I think the answer to this is that schooling/care for people with disabilities that make it impossible for them to succeed in normal school should be a totally different budget with different success criteria than the budget for normal school.
There are two different and contradictory goals here- the current dynamic where every gain for one is a loss for the other creates a ton of bad outcomes across the board.
In my experience ( to be fair which was a while ago ) things like that just end up making things worse trapping people and leading to a lot of lashing out
Honestly education really feels overthought and micromanaged already the whole setup is unhealthy
You are assuming that there should be distinct "schooling/care for people with disabilities" and "normal school", rather than integration, and further assuming that public schools should be competing with each other to defend and increase their budget, rather than cooperating.
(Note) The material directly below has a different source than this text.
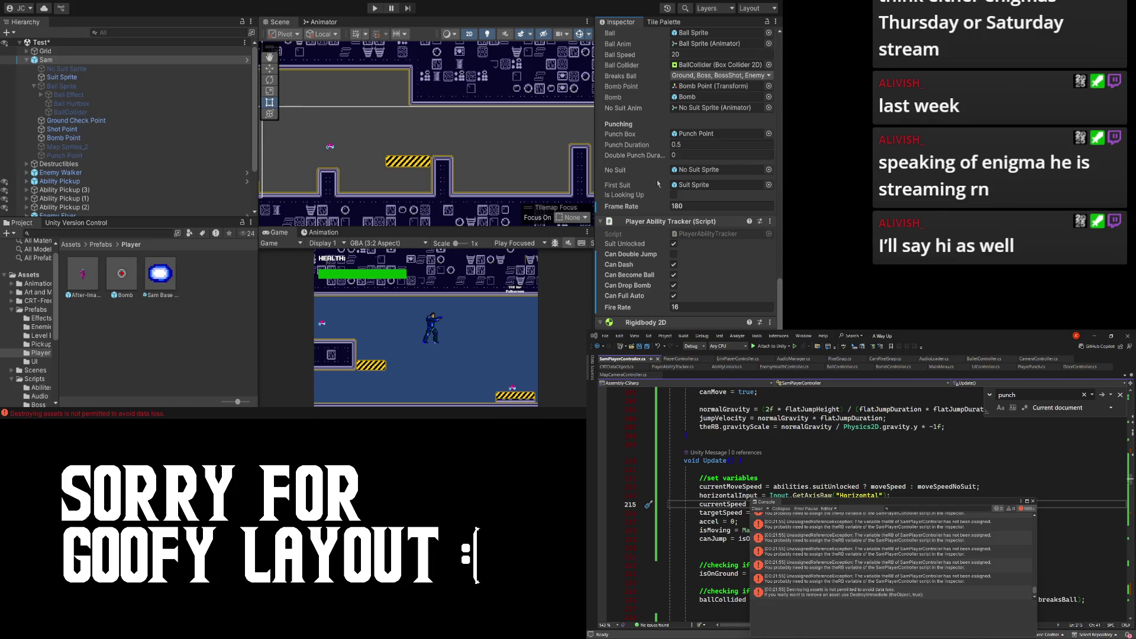
scroll(656, 177, up, 5)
What sad place do you come from?
"people with disabilities that make it impossible for them to succeed in normal school" is not a clearly divisible population from the regular student population though. Many (but not all) districts deal with disabilities via IEPs, or Individual Education Plans. They are tailored to particular students, and can be fairly common. They make things less of a clear binary than 2 separate school systems would really need.
It's worse because there's been a trend among elite districts to push students to (fraudulently) get a diagnosed disability, so that they can get accommodations on tests and raise their chances to be admitted to an elite university. So, a proposal to partition the school system into a lesser system for students with disabilities would face pushback by the aforementioned elite district parents. While they are participating in a fraud (and so it would perhaps be morally fine for them to face repercussions for it), I imagine it would make implementing any such plan very difficult.